Computer Science ›› 2020, Vol. 47 ›› Issue (9): 47-51.doi: 10.11896/jsjkx.190600042

• Computer Software • Previous Articles     Next Articles

Deduplication Algorithm of Abstract Syntax Tree in GCC Based on Trie Tree of Keywords

HAN Lei, HU Jian-peng   

  1. School of Electronic and Electrical Engineering,Shanghai University of Engineering Science,Shanghai 201620,China
  • Received:2019-06-11 Published:2020-09-10
  • About author:HAN Lei,born in 1993,postgraduate,is a member of China Computer Federation.His main research interests include machine learning,data mining.
    HU Jian-peng,born in 1980,associate professor,is a member of China Computer Federation.His main research interests include software engneering,service computing and data mining.
  • Supported by:
    National Natural Science Foundation of China (61802252) and Shanghai University of Engineering Science Golden Course Cultivation Project (DQY19004).

◇ ◇ ◇ ◇ ◇ ◇ ◇

--- Short task A ---
According to the article page, on what date was the paper received?
The article page and the records that follow it come from unrelated sources.

◇ ◇ ◇ ◇ ◇ ◇ ◇

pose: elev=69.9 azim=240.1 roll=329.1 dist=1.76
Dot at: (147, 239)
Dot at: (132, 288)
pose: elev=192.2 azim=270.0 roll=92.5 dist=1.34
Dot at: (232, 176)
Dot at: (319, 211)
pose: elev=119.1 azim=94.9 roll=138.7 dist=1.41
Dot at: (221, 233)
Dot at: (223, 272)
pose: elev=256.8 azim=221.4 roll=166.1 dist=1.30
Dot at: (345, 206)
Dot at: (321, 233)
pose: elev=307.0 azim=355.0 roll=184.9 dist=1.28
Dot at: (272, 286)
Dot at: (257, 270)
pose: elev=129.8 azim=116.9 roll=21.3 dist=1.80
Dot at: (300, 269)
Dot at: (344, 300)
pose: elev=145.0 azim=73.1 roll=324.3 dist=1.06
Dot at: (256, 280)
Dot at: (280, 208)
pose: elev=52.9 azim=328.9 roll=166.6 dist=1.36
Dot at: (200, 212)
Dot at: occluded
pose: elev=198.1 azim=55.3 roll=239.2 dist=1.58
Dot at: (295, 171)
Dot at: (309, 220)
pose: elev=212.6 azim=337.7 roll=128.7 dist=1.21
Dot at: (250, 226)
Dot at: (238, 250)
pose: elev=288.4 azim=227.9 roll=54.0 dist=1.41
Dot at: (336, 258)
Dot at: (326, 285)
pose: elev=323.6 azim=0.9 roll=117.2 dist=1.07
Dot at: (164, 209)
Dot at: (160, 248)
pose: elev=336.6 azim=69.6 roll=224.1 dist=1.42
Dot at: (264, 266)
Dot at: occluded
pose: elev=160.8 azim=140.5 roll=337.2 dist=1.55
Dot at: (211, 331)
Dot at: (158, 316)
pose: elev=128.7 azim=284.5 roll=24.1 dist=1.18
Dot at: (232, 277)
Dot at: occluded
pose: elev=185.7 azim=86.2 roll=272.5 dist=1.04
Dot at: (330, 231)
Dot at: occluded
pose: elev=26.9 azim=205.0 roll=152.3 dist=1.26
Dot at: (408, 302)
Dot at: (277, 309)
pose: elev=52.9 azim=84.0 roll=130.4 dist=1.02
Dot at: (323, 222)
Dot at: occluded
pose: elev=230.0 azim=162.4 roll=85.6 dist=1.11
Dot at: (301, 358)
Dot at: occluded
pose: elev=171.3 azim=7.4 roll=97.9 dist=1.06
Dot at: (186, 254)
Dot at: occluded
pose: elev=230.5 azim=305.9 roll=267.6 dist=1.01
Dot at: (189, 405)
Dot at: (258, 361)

◇ ◇ ◇ ◇ ◇ ◇ ◇

--- Short task B ---
Write out the records word for word, everything from the line containing "pose: elev=171.3 azim=7.4 roll=97.9 dist=1.06" down to the end of the records.

--- Correct answer A ---
2019-06-11

--- Correct answer B ---
pose: elev=171.3 azim=7.4 roll=97.9 dist=1.06
Dot at: (186, 254)
Dot at: occluded
pose: elev=230.5 azim=305.9 roll=267.6 dist=1.01
Dot at: (189, 405)
Dot at: (258, 361)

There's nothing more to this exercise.